Demoniality advances novel theories about occult biology, claiming demons can reanimate corpses to have sex and impregnate victims with demonic seed to produce offspring who are "tall, hardy, bold and wicked." An expert on witchcraft and sexual sin, Rev. Father Sinistrari included sections on related phenomena, including: bestiality, necrophilia, demonic pacts, witchcraft, witches' marks, devil worship and magical beings such as fauns, centaurs and elves.
Father Sinistrari was a learned Franciscan Friar who used deductive reasoning to examine the characteristics of the spirit world. For example, do demons have mass? He concludes they do, but determines they are porous-allowing for their supernatural feats of passing through objects and appearing from nowhere. He also classified the demonic spirits by their actions, explaining that some seek out corrupt pacts with witches or wizards, while others are parasitic and indiscriminately attack the innocent.
As a primer on demonic behavior, Demonality is extremely detailed. Father Sinistrari was schooled in the sciences of the time, including herbalism, alchemy, elements, humors and the symptoms of witchcraft-even serving as an advisor to the notorious Inquisition. Because of this, he focuses on diagnoses and remedies to expel the pests, using his alchemical knowledge to devise herbal formulas for countering a demon's specific elemental nature. These elaborate herbal recipes are similar to the elixirs found in a magician's grimoire or a witch's book of shadows.
The title of the book is a play on the word bestiality, which conveys Father Sinistrari's belief that copulating with demons is, similarly, a sinful act and a crime. But while incubus and succubus are spirits doing evil deeds, Father Sinistrari is not dismissive of their salvation. He advances the theological argument that these minor demons have souls, and can be saved from damnation. He distinguishes them from the more vulgar type that tend to possess humans in terrifying displays. As proof, he shows how this latter class of demon greatly fears religious relics, while incubus and succubus do not object when in their presence: clear evidence, according to Sinistrari, that they are not damned, but are likely in limbo.

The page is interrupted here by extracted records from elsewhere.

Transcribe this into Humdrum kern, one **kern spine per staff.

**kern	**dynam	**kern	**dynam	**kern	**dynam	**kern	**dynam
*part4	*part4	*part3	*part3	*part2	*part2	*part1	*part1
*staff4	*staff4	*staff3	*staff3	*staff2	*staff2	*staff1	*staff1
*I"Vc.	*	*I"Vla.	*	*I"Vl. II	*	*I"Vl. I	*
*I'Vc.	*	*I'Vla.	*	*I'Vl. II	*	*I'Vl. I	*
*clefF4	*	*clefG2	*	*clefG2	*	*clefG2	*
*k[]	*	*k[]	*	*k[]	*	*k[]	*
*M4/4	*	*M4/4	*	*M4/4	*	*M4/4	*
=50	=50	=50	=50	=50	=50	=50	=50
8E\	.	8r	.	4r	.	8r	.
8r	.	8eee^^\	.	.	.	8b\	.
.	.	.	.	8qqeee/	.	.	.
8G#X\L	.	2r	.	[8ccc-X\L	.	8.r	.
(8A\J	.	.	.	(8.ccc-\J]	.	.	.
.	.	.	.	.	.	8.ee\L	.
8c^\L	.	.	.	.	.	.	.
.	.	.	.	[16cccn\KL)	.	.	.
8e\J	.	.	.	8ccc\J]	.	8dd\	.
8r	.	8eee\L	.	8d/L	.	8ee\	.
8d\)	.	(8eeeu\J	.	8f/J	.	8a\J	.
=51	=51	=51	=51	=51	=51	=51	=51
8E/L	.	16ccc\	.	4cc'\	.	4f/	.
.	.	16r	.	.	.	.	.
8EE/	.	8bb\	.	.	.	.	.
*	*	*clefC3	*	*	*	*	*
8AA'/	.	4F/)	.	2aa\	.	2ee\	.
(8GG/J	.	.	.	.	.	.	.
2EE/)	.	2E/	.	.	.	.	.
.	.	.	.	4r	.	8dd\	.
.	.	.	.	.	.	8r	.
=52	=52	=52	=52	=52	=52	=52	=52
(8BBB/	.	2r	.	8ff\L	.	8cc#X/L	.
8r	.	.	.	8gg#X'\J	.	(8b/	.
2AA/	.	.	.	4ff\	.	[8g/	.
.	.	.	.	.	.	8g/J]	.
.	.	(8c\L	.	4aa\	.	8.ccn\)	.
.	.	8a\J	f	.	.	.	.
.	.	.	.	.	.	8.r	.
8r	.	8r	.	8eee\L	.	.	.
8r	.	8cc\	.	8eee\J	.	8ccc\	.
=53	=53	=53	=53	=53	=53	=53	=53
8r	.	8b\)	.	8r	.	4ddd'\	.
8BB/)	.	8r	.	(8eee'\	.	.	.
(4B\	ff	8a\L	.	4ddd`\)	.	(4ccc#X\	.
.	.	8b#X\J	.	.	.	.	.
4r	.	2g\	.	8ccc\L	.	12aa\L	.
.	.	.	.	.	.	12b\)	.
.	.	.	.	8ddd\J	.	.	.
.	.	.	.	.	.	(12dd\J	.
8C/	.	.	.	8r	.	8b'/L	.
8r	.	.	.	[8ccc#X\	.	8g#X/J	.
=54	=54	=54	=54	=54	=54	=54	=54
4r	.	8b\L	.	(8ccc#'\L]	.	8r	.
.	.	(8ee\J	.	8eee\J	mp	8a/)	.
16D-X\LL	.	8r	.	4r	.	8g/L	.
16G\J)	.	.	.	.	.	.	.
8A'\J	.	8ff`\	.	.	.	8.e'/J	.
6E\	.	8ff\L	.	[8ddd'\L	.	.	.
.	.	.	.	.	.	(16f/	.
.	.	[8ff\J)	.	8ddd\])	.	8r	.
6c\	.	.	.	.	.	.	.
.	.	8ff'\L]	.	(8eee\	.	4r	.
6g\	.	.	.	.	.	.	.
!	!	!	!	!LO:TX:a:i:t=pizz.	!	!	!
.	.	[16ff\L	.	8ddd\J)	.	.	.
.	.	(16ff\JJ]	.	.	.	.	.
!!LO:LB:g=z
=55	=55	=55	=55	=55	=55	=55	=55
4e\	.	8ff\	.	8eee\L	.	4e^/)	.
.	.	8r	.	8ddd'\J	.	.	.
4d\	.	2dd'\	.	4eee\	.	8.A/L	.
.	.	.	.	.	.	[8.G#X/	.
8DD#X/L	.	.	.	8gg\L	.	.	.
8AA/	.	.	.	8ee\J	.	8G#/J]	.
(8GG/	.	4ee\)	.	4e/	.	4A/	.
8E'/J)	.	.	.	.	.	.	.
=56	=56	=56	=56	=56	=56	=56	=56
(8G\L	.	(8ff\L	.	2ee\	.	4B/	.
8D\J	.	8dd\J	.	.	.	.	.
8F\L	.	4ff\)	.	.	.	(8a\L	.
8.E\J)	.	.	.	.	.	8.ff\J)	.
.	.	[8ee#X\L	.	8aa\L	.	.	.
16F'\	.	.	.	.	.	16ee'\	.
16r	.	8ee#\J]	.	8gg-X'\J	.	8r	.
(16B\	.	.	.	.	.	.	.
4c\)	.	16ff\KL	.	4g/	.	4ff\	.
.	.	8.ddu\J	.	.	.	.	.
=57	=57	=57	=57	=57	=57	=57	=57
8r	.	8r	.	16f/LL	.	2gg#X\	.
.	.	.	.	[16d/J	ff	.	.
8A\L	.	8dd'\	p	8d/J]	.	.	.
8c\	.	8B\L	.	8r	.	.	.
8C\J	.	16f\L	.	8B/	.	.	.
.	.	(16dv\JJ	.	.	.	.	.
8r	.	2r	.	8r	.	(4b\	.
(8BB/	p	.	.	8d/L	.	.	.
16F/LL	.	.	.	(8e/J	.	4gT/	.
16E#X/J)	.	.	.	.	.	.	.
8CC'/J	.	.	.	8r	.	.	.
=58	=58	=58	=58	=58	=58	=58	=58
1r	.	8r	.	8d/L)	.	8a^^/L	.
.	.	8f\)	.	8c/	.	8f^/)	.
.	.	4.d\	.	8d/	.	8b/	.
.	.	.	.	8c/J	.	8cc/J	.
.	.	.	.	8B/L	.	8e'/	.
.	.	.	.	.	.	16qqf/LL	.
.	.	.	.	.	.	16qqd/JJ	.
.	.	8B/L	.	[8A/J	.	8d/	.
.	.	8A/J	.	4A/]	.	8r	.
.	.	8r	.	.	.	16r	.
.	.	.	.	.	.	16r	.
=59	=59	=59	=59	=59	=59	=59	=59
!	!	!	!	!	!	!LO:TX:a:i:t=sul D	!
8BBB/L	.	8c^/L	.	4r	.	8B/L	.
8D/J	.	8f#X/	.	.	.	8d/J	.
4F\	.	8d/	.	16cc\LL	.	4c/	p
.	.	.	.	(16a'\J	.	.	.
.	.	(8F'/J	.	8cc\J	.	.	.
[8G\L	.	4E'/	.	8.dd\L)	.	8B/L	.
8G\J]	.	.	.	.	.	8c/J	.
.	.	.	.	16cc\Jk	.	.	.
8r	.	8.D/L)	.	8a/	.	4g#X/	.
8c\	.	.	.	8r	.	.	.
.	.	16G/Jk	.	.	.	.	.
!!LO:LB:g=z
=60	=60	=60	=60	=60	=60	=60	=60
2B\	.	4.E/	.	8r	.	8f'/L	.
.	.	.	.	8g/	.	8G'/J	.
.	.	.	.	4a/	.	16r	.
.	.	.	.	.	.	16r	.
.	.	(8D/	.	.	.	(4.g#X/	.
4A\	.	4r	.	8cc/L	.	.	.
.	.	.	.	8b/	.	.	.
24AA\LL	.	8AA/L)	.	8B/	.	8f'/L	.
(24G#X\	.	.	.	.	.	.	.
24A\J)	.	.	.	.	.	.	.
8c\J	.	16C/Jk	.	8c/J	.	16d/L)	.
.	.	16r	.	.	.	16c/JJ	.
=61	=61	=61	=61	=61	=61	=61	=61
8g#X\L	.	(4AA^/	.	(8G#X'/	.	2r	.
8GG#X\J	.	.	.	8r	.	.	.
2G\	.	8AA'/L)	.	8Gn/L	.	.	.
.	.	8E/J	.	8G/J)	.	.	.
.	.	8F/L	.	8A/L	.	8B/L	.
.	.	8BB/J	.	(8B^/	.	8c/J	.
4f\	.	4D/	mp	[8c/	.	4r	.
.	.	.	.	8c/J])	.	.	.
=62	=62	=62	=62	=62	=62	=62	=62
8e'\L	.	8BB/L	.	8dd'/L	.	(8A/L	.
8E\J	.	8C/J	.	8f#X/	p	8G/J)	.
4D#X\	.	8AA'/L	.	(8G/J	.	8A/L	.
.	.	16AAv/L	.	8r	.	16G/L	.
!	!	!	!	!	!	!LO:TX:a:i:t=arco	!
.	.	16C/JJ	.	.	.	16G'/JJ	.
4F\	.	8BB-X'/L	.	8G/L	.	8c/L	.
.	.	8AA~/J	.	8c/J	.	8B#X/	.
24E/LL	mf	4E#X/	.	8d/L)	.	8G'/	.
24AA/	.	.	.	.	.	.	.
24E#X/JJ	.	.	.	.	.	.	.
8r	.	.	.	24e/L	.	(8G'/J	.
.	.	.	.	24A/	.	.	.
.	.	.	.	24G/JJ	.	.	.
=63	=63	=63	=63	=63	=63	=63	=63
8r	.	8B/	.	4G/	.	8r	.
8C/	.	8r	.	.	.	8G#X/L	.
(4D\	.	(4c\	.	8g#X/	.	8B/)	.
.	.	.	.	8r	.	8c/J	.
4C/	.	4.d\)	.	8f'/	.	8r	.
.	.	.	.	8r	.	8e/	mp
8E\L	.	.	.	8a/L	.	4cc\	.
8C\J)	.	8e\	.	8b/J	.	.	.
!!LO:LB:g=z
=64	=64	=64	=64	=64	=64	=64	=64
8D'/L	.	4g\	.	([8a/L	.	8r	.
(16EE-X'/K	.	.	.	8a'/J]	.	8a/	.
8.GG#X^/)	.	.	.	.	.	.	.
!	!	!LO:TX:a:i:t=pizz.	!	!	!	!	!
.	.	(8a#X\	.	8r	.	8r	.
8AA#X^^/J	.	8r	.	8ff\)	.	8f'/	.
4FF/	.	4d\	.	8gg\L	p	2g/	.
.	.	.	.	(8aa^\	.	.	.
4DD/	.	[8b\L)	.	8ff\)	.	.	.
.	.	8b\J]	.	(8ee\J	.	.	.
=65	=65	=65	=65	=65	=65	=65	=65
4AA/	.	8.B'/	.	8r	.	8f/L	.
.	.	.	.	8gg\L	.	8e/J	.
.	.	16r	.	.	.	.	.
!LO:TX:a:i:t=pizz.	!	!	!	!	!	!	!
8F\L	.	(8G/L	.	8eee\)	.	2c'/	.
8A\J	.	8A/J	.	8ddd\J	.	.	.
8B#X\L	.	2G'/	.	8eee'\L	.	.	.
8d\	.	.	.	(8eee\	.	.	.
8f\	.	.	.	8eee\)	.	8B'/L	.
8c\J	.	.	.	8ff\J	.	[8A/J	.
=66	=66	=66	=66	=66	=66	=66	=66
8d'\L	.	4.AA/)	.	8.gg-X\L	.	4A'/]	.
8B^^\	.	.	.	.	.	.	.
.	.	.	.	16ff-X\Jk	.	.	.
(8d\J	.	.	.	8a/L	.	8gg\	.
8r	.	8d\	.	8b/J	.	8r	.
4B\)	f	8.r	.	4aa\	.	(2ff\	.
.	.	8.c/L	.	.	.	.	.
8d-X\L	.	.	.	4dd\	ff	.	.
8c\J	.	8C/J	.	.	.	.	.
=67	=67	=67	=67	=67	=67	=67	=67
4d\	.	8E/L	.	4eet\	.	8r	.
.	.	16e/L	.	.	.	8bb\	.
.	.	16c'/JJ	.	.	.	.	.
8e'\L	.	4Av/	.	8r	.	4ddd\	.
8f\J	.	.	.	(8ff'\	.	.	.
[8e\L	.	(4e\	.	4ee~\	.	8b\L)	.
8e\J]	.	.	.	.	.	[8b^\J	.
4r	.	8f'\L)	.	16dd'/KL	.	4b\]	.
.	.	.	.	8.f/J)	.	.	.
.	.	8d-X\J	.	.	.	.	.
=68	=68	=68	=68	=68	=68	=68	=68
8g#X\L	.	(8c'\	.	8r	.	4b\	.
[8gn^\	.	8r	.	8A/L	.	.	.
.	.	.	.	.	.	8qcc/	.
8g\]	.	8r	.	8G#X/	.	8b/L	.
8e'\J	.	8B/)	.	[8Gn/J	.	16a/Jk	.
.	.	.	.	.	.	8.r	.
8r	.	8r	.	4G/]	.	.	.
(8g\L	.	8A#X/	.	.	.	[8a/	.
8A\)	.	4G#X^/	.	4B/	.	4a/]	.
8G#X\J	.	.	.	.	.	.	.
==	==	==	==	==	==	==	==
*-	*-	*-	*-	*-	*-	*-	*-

As a prominent exorcist of his time, Father Sinistrari encountered victims of demonic activity on a regular basis. Many of the afflicted were, ironically, nuns and priests in the service of God or people under their care. In one story, a young maiden of noble birth is romantically pursued by a spirit that, out of frustration with her chastity, finally attacks her. Another story involves a nun who disappeared to her cell where two voices are heard along with groaning and the creaking of her bed. A rival nun drilled a hole through the partition to see an attractive young man lying with her sister who mysteriously disappeared when the two were confronted.
References to demonic attack were carved into stone four thousand years ago, long before Jesus Christ, the greatest exorcist of them all, walked the earth. As Christianity took hold, encounters with these entities were often laid out in moral terms. Father Sinistrari took a different approach: applying reason to understand this curious phenomenon along with theology, history and science. The result is this interesting treatise.